Perrottet reveals he has sought advice from both former prime minister John Howard - whom he speaks with regularly - and Paul Keating on the economic road ahead: "Now that the dust is settling and we are aware of the economic challenges our state faces."
He agrees there have been lessons learned and not everything has been a negative, such as the reams of red-tape that were able to be magically removed for initiatives such as open-air dining to boost hospitality business.
"It's a great thing and has given business the opportunity to flourish," he says.
There has also been significant investment in the health system. At the height of the pandemic, Perrottet says he told Health NSW they would get "whatever they needed".
On a personal front, it has reinforced the important of family and faith, which he says "keeps me grounded".
"Honestly, it's been a difficult year on both the work and home front," Perrottet says.
"Having said that, I think it's having gone through this time that given me a much greater appreciation at what matters in life and how important family is.
"I've learned a lot from my family and also speaking to others. A lot of this comes through in the Budget."
Perrottet, who has six children, revealed it was his wife Helen who informed him of a condition some mothers experienced during pregnancy called hyperemesis gravidarum, or extreme morning sickness, which - after some investigating - uncovered a need for increased research and opportunities for home care instead of hospitalisation.

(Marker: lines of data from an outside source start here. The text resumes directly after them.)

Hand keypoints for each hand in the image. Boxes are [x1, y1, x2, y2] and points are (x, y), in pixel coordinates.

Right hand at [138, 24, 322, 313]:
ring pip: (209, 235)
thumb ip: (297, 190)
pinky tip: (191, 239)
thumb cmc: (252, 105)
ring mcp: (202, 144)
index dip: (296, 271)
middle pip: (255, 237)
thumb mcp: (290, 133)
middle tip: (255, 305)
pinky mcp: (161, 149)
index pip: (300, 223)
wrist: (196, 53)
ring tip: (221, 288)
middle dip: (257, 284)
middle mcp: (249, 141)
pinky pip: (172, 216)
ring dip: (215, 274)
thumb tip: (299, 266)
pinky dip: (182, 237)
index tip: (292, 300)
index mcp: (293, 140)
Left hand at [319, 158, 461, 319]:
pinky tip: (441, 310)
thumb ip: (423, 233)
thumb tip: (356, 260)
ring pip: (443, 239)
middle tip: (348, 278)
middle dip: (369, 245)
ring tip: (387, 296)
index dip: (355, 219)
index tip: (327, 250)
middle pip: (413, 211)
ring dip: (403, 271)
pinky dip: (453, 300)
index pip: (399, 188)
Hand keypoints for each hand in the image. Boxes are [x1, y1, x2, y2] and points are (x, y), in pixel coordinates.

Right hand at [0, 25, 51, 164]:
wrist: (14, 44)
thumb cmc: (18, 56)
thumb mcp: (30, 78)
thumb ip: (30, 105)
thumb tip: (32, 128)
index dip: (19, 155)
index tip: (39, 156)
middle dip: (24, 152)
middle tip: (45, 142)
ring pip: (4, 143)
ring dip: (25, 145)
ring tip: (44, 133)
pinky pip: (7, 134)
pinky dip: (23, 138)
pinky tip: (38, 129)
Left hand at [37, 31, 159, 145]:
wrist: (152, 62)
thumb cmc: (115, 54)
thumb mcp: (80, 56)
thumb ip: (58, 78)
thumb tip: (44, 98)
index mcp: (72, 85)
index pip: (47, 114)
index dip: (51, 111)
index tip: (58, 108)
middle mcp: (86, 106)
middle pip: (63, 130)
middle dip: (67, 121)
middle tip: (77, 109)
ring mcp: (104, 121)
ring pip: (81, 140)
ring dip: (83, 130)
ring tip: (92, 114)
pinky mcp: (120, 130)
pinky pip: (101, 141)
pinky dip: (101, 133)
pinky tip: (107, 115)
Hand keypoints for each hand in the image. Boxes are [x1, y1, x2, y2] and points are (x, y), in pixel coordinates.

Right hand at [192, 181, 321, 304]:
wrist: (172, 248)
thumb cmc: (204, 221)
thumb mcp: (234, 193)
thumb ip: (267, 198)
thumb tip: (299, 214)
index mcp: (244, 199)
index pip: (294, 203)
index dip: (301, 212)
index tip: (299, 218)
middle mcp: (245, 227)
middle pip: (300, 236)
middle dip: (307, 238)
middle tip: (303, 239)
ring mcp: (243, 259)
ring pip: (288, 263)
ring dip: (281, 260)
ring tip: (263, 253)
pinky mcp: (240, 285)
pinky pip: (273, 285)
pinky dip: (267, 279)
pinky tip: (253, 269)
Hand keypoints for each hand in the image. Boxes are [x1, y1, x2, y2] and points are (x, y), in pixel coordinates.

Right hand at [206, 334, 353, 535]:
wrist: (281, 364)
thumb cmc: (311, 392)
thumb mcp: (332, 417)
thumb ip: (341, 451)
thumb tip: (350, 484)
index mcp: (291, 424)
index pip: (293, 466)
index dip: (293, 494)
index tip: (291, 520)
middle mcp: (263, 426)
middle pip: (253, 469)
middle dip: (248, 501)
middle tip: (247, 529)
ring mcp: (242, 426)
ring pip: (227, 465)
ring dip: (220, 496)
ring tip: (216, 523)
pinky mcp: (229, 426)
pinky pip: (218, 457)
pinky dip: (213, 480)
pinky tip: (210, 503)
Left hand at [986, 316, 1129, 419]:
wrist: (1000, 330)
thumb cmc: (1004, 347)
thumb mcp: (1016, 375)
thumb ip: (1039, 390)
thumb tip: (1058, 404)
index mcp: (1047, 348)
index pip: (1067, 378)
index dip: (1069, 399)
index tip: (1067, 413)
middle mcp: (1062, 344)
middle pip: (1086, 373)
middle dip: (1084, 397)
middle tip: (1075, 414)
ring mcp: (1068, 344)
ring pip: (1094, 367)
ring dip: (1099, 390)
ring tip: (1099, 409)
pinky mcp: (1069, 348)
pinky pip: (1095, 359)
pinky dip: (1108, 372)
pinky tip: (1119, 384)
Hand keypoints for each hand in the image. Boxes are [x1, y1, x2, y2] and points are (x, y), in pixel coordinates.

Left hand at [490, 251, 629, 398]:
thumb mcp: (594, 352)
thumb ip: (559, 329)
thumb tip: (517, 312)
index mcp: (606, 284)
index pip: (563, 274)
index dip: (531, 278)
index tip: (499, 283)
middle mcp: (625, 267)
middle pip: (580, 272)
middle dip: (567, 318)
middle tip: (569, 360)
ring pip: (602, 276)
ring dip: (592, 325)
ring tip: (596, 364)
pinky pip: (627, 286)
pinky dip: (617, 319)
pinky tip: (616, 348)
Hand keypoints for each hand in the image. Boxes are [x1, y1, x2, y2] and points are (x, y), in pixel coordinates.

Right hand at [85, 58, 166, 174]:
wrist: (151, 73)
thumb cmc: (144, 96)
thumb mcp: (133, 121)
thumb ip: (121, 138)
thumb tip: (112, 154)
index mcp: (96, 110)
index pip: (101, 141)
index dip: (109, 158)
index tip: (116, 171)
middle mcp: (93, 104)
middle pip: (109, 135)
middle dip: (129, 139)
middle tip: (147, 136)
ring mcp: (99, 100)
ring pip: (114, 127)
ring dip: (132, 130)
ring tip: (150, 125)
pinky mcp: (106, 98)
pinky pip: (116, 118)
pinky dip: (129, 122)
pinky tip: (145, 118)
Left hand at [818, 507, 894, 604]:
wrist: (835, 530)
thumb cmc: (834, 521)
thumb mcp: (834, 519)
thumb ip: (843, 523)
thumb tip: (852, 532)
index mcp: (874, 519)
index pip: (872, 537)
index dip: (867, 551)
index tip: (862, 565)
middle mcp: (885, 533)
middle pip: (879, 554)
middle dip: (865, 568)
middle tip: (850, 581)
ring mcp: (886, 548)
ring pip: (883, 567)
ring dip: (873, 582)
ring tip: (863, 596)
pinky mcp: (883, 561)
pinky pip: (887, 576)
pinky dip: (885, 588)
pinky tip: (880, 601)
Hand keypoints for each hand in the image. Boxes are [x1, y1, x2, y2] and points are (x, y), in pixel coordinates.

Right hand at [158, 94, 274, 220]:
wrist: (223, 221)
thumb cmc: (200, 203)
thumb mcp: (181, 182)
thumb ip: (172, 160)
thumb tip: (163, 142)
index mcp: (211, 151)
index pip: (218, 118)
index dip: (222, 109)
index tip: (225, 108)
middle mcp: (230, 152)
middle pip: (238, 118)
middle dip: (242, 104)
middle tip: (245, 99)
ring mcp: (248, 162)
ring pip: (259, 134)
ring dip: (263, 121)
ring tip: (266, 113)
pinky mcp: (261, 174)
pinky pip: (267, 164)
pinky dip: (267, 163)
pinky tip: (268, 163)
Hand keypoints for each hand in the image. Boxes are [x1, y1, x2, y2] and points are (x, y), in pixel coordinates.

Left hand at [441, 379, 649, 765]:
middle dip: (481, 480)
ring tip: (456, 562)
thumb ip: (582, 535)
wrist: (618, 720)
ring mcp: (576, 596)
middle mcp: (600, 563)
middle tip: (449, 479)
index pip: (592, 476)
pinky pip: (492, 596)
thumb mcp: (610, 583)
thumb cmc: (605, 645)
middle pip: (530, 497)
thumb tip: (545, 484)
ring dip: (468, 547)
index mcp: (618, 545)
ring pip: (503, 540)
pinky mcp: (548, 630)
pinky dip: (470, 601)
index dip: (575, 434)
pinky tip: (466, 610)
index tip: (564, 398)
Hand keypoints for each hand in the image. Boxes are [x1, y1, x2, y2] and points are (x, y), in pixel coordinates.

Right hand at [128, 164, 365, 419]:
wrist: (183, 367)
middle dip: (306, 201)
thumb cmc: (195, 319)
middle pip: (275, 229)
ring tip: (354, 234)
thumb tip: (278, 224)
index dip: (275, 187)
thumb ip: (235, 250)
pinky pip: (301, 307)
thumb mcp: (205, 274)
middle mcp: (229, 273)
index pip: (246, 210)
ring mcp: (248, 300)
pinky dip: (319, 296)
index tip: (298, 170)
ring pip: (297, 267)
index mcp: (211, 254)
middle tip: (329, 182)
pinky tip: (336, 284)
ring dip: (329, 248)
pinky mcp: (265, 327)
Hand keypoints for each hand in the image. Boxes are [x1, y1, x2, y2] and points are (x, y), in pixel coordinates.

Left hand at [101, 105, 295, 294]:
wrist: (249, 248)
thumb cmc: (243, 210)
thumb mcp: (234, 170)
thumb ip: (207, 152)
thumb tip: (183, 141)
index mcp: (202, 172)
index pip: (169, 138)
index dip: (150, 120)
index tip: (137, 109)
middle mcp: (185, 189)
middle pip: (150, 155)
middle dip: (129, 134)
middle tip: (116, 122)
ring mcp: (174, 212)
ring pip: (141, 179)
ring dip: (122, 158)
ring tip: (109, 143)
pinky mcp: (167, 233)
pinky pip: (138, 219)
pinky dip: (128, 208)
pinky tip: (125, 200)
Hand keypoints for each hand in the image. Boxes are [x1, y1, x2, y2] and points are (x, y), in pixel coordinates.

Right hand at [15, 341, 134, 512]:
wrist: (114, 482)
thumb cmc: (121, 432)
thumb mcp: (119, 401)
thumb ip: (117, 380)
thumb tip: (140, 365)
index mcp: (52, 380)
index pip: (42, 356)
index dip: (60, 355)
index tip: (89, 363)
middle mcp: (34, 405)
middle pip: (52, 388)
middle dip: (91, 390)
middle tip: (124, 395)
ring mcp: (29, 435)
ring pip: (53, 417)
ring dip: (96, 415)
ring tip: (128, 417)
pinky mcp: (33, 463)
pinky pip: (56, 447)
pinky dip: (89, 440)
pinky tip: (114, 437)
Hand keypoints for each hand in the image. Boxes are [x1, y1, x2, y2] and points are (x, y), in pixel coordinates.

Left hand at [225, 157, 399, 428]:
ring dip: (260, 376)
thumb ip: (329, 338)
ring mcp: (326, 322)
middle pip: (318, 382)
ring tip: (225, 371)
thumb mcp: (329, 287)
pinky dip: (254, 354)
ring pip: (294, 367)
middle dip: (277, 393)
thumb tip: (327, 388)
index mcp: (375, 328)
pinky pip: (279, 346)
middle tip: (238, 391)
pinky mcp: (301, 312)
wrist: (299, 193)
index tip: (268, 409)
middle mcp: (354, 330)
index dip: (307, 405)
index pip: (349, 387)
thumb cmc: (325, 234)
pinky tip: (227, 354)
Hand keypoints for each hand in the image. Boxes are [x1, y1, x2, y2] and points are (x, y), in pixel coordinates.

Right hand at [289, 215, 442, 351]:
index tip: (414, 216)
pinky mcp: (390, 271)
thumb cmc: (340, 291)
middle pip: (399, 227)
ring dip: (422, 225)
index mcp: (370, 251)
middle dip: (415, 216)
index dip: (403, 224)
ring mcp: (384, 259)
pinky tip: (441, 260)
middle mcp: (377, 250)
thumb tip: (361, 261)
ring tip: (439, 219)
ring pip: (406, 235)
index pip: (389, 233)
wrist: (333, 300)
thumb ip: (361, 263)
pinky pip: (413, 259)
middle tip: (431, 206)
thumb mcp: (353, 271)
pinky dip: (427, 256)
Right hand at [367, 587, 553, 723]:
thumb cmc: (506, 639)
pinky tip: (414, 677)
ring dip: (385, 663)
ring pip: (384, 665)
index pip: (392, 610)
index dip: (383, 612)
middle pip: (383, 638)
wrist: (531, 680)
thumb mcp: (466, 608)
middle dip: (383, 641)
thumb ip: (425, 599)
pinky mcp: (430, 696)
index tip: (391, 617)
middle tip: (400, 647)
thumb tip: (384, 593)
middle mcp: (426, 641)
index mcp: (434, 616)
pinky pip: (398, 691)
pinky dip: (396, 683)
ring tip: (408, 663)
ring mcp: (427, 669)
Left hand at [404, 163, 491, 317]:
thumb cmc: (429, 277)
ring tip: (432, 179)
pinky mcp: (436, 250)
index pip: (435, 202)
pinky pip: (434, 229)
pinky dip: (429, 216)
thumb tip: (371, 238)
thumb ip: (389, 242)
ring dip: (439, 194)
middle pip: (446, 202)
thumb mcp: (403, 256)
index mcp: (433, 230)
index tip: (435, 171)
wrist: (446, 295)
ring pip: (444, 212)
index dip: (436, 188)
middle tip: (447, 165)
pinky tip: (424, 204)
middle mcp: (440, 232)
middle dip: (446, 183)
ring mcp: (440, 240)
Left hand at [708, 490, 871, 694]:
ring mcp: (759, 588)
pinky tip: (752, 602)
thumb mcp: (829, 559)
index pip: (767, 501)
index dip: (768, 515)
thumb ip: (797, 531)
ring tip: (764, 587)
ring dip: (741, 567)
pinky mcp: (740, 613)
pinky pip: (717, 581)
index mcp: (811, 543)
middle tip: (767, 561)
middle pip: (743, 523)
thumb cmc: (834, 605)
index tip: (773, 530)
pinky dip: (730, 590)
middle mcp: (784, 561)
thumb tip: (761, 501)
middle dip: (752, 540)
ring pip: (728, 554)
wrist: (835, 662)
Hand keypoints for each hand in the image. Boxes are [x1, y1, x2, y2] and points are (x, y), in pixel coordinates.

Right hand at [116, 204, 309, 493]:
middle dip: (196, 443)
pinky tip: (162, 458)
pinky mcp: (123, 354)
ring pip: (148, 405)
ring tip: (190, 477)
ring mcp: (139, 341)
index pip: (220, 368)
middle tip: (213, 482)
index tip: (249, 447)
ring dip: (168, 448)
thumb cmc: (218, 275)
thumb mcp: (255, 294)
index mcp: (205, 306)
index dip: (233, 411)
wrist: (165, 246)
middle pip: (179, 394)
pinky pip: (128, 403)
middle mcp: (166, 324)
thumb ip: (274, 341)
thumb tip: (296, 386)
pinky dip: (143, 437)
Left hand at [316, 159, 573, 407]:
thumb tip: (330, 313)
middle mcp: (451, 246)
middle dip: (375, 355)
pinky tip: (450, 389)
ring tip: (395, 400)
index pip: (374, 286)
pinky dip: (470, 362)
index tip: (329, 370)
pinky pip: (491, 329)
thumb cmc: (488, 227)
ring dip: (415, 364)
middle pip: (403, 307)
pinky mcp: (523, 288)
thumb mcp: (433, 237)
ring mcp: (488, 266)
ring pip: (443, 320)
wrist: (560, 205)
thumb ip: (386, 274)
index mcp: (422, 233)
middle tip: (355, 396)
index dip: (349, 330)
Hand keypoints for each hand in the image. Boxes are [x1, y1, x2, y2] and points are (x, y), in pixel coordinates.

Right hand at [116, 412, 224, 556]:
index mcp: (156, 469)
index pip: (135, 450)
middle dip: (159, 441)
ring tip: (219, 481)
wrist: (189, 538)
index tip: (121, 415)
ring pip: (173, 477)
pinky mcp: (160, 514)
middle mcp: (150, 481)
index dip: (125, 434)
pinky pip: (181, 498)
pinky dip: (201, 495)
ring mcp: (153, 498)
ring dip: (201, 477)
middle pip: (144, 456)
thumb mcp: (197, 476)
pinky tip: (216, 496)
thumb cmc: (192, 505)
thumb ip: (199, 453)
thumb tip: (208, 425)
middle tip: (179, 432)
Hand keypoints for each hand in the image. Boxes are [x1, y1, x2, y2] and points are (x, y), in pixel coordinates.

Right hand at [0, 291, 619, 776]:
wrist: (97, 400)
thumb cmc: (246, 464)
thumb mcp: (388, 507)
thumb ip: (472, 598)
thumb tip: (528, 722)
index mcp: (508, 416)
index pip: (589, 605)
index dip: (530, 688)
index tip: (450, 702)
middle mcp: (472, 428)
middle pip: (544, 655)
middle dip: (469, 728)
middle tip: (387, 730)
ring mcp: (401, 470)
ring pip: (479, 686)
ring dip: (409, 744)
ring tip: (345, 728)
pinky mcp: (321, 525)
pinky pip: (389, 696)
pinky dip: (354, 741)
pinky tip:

As revealed in last week's Saturday Daily Telegraph, the Budget will include a $17 million investment in the disease.
"I didn't know anything about it until my wife raised it with me," he said. "There are some things the media don't think are important but this one initiative has had the biggest response.
"I've had messages through social media, emails - by far it has had one of the biggest responses from the community."
As Australia awaited a coronavirus vaccine, Mr Perrottet said it was important the virus "did not control our lives".
"As hard as this has been for us, where we sit today is a much better place than in February," he said.
"The public has been instrumental in coming along the journey and coming along in our economic recovery. Look at the business COVID plans, which have been instrumental in enabling us to open up.
"That has been our success. You get in to public life to leave the state in a better place that you found it. The fragility of that obligation is very true today."